At a presentation in China, Microsoft recently demonstrated an improved machine translation technology that allows for real-time translation in your own voice. Using the system, Microsoft’s Chief Research Officer Rick Rashid was able to give a presentation in Chinese in his own voice, even though he doesn’t speak the language.
How does it work? Prompted by the attention his presentation generated, Rashid wrote a blog post to explain the technology behind the system:
“In my presentation, I showed how we take the text that represents my speech and run it through translation- in this case, turning my English into Chinese in two steps. The first takes my words and finds the Chinese equivalents, and while non-trivial, this is the easy part. The second reorders the words to be appropriate for Chinese, an important step for correct translation between languages.”

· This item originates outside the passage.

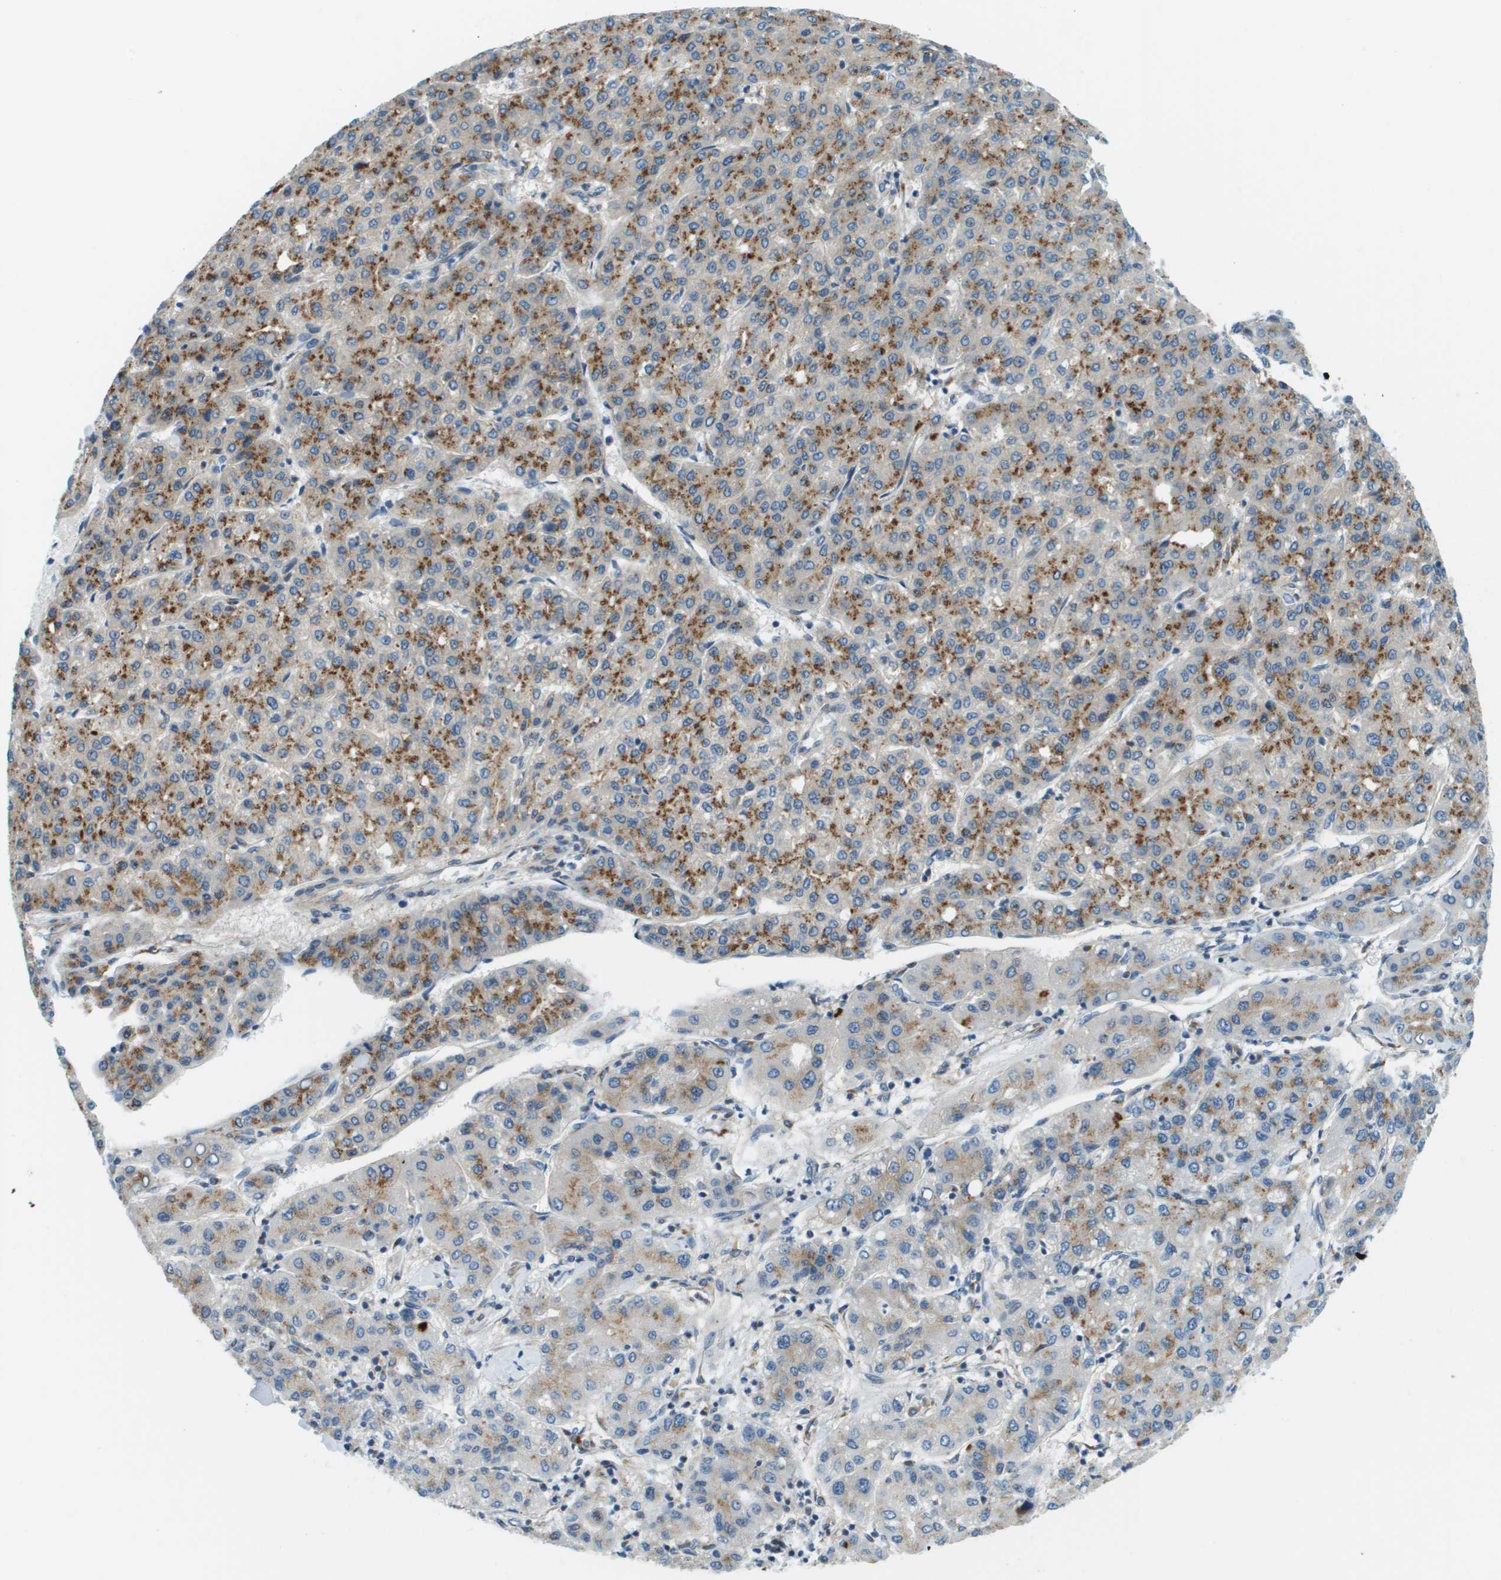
{"staining": {"intensity": "moderate", "quantity": ">75%", "location": "cytoplasmic/membranous"}, "tissue": "liver cancer", "cell_type": "Tumor cells", "image_type": "cancer", "snomed": [{"axis": "morphology", "description": "Carcinoma, Hepatocellular, NOS"}, {"axis": "topography", "description": "Liver"}], "caption": "This image shows liver cancer stained with IHC to label a protein in brown. The cytoplasmic/membranous of tumor cells show moderate positivity for the protein. Nuclei are counter-stained blue.", "gene": "ACBD3", "patient": {"sex": "male", "age": 65}}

To more accurately perform the first step of the process, Microsoft is using a technique called Deep Neural Networks, which it says mimics the patterns of the human brain to make speech recognition more accurate. One caveat: the Deep Neural Networks technology may be better at recognizing words, but it’s still no substitute for the brain of a skilled interpreter. As Rashid wrote:
“We have been able to reduce the word error rate for speech by over 30% compared to previous methods. This means that rather than having one word in 4 or 5 incorrect, now the error rate is one word in 7 or 8…Of course, there are still likely to be errors in both the English text and the translation into Chinese, and the results can sometimes be humorous. Still, the technology has developed to be quite useful.”
While this technology is amazing and will definitely have its uses in the future, I doubt it will replace the knowledge and understanding that a trained translator brings to the job any time soon. What do you think?